Hair
A friend was telling me about her first attempt to get off hard drugs in the late 70’s - before Rehab as we now know it. This place was an addiction unit in a Victorian mental asylum where a few of the inmates – mostly women – had been sent for being renegades and disruptors in their families, and had never come out. She told me about two ladies in their 60’s who would wander in to her section of the building and ask polite questions, before announcing ‘Did you know that half of Prince Charles’ bottom is made of putty?’ She had other sadder stories, but the one thing that struck me unforgettably was when she went home for the weekend (they did that then) and went on a little bender for one night. She had been a bit of a star pupil, she said, and wasn’t expecting to be caught out. As soon as she walked back in, the psychiatrist beckoned her into her office and said she was going to drug test her. When the truth came out, she asked the psychiatrist why she had suspected something. ‘You had changed your hairstyle. When people are experiencing certain emotional upheavals they will do something different to their hair. It’s an instant alert.’ ‘What had you done to your hair’ I asked my friend. I remember almost her exact words. ‘I had slicked it back with hair gel, to go with my new ivory silk Nehru jacket and my jeans tucked into burgundy leather boots – Soul Girl style.’

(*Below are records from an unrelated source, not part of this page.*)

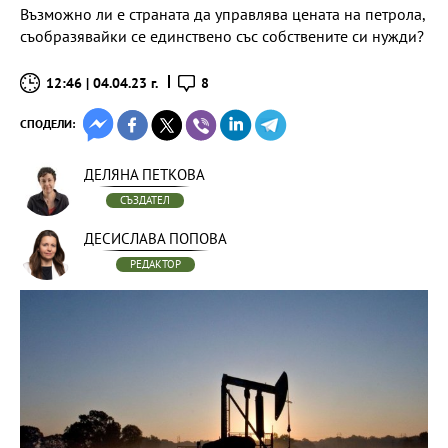
Възможно ли е страната да управлява цената на петрола,
съобразявайки се единствено със собствените си нужди?
12:46 | 04.04.23 г.
8
СПОДЕЛИ:
ДЕЛЯНА ПЕТКОВА
СЪЗДАТЕЛ
ДЕСИСЛАВА ПОПОВА
РЕДАКТОР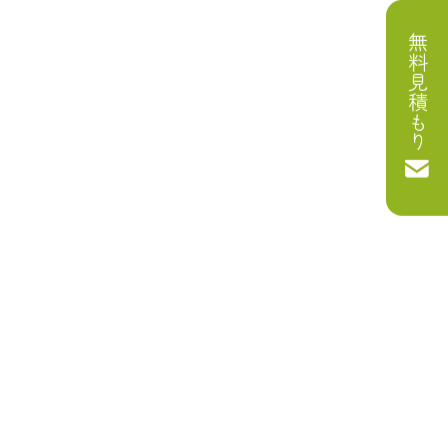
無料見積もり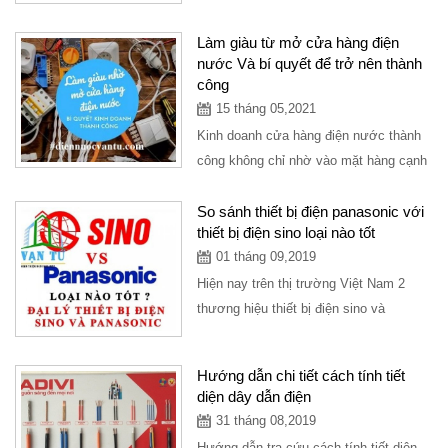
nước, setup trọn gói mô hình cửa
hàng...
Làm giàu từ mở cửa hàng điện
nước Và bí quyết để trở nên thành
công
15 tháng 05,2021
Kinh doanh cửa hàng điện nước thành
công không chỉ nhờ vào mặt hàng cạnh
tranh, giá tốt, mặt bằng đẹp mà còn phụ
thuộc...
So sánh thiết bị điện panasonic với
thiết bị điện sino loại nào tốt
01 tháng 09,2019
Hiện nay trên thị trường Việt Nam 2
thương hiệu thiết bị điện sino và
panasonic là 2 dòng chính thông dụng
cho mọi ngôi...
Hướng dẫn chi tiết cách tính tiết
diện dây dẫn điện
31 tháng 08,2019
Hướng dẫn tra cứu cách tính tiết diện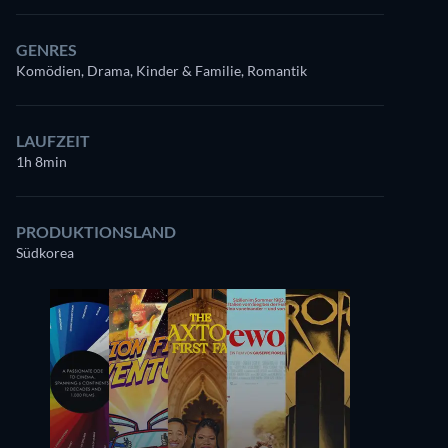
GENRES
Komödien, Drama, Kinder & Familie, Romantik
LAUFZEIT
1h 8min
PRODUKTIONSLAND
Südkorea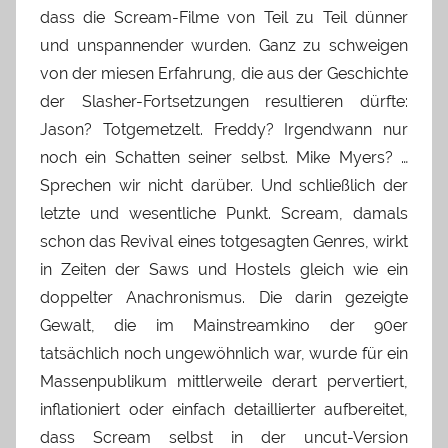
dass die Scream-Filme von Teil zu Teil dünner
und unspannender wurden. Ganz zu schweigen
von der miesen Erfahrung, die aus der Geschichte
der Slasher-Fortsetzungen resultieren dürfte:
Jason? Totgemetzelt. Freddy? Irgendwann nur
noch ein Schatten seiner selbst. Mike Myers? …
Sprechen wir nicht darüber. Und schließlich der
letzte und wesentliche Punkt. Scream, damals
schon das Revival eines totgesagten Genres, wirkt
in Zeiten der Saws und Hostels gleich wie ein
doppelter Anachronismus. Die darin gezeigte
Gewalt, die im Mainstreamkino der 90er
tatsächlich noch ungewöhnlich war, wurde für ein
Massenpublikum mittlerweile derart pervertiert,
inflationiert oder einfach detaillierter aufbereitet,
dass Scream selbst in der uncut-Version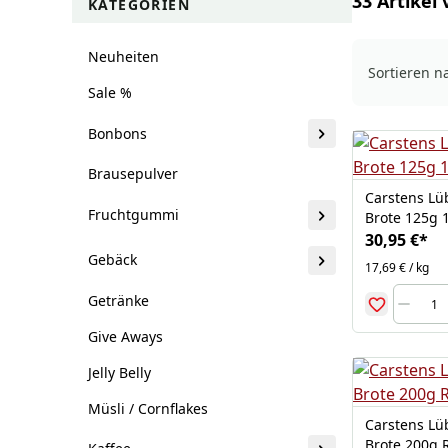
33 Artikel 
KATEGORIEN
Neuheiten
Sortieren n
Sale %
Bonbons
Brausepulver
Carstens Lü
Fruchtgummi
Brote 125g 
30,95 €
*
Gebäck
17,69 € / kg
Getränke
Give Aways
Jelly Belly
Müsli / Cornflakes
Carstens Lü
Brote 200g 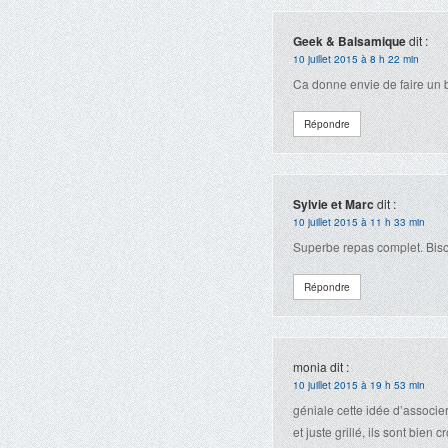
Geek & Balsamique
dit :
10 juillet 2015 à 8 h 22 min
Ca donne envie de faire un ba
Répondre
Sylvie et Marc
dit :
10 juillet 2015 à 11 h 33 min
Superbe repas complet. Biso
Répondre
monia
dit :
10 juillet 2015 à 19 h 53 min
géniale cette idée d’associ
et juste grillé, ils sont bien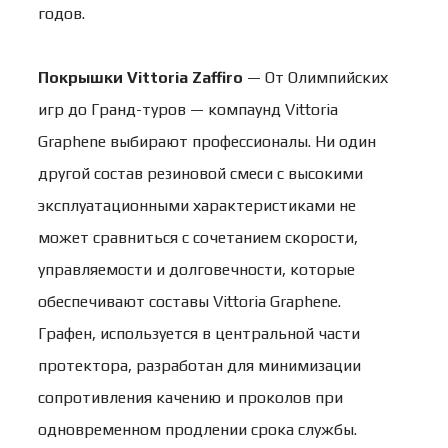
годов.
Покрышки
Vittoria
Zaffiro
— От Олимпийских
игр до Гранд-туров — компаунд Vittoria
Graphene выбирают профессионалы. Ни один
другой состав резиновой смеси с высокими
эксплуатационными характеристиками не
может сравниться с сочетанием скорости,
управляемости и долговечности, которые
обеспечивают составы Vittoria Graphene.
Графен, используется в центральной части
протектора, разработан для минимизации
сопротивления качению и проколов при
одновременном продлении срока службы.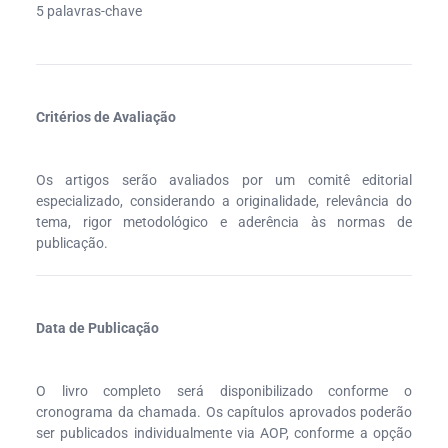
5 palavras-chave
Critérios de Avaliação
Os artigos serão avaliados por um comitê editorial
especializado, considerando a originalidade, relevância do
tema, rigor metodológico e aderência às normas de
publicação.
Data de Publicação
O livro completo será disponibilizado conforme o
cronograma da chamada. Os capítulos aprovados poderão
ser publicados individualmente via AOP, conforme a opção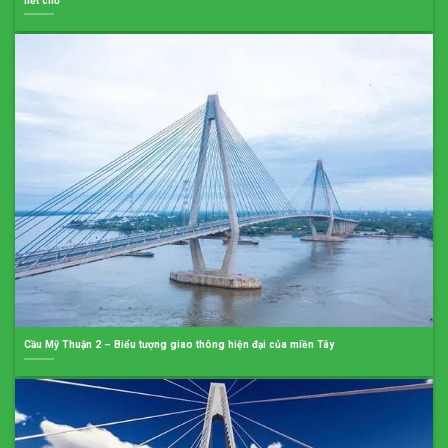
hết chỗ
Cầu Mỹ Thuận 2 – Biểu tượng giao thông hiện đại của miền Tây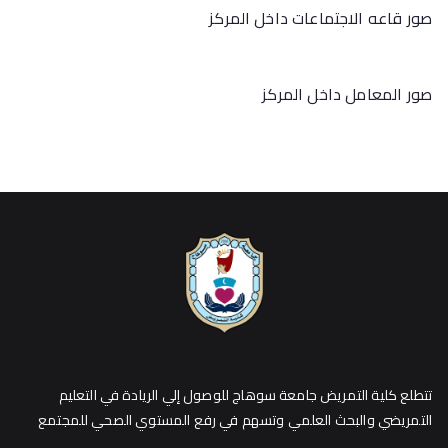
صور قاعه الاجتماعات داخل المركز
صور المعامل داخل المركز
تتطلع كلية التمريض جامعة سوهاج للوصول إلي الريادة في التعليم
التمريضي والبحث العلمي وتسهم في رفع المستوي الصحي للمجتمع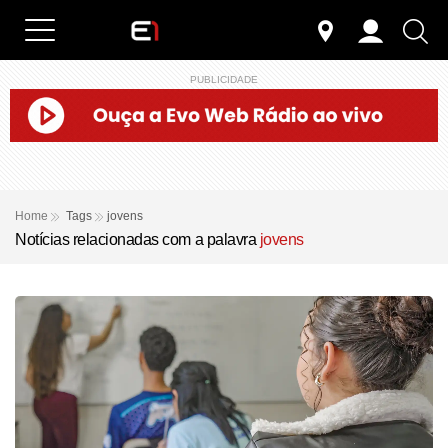
PUBLICIDADE
Home
Tags
jovens
Notícias relacionadas com a palavra
jovens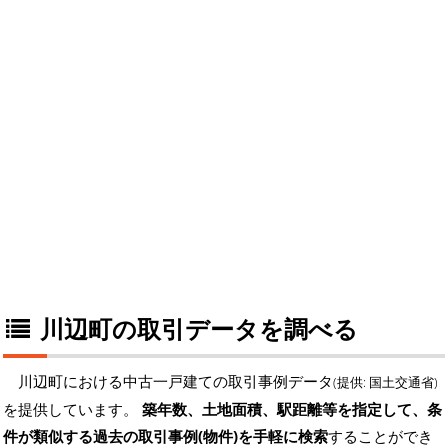
川辺町の取引データを調べる
川辺町における中古一戸建ての取引事例データ
(提供: 国土交通省)
を提供しています。
築年数、土地面積、駅距離等を指定して、条
件が類似する過去の取引事例(物件)を手軽に検索
することができ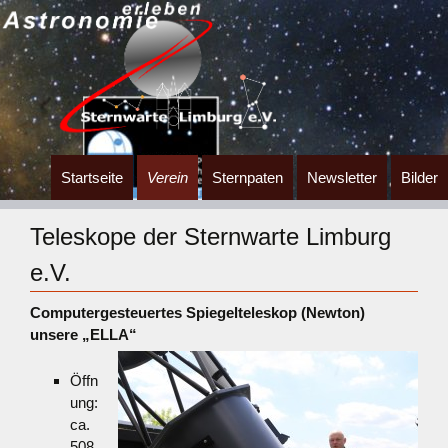
Zum
Startseite
Verein
Sternpaten
Newsletter
Bilder
Inhalt
springen
Teleskope der Sternwarte Limburg
e.V.
Computergesteuertes Spiegelteleskop (Newton)
unsere „ELLA“
Öffn
ung:
ca.
508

For some reason this hairstyle story fascinated me. I thought about my own hair trajectory. All our family are dark haired. There was no blonde hair anywhere, even in early childhood. My father had black Jewish hair and my mother had dark Irish hair. My hair was waist length until I left home at 16 and decided to get a Punk crop. I went round to some friends who lived in a squat in Fulham where Eddie, who had been a hairdresser had agreed to do the deed. I was incredibly shy and didn’t say a word as I sat on a chair in his sitting room. With each huge snip, I felt my attachment to my unhappy home life fall to the floor with my hair. I emerged a new variation of myself: someone who looked at ease on the London streets and who was often mistaken for a boy.
Soon after the haircut I went to a gig at the Music Machine in Camden Town. Vivienne Westwood was there and I went up to her and asked if there were any Saturday jobs going at her shop Seditionaries. She eyed up my new look, and said yes. It was the beginning of the rest of my life.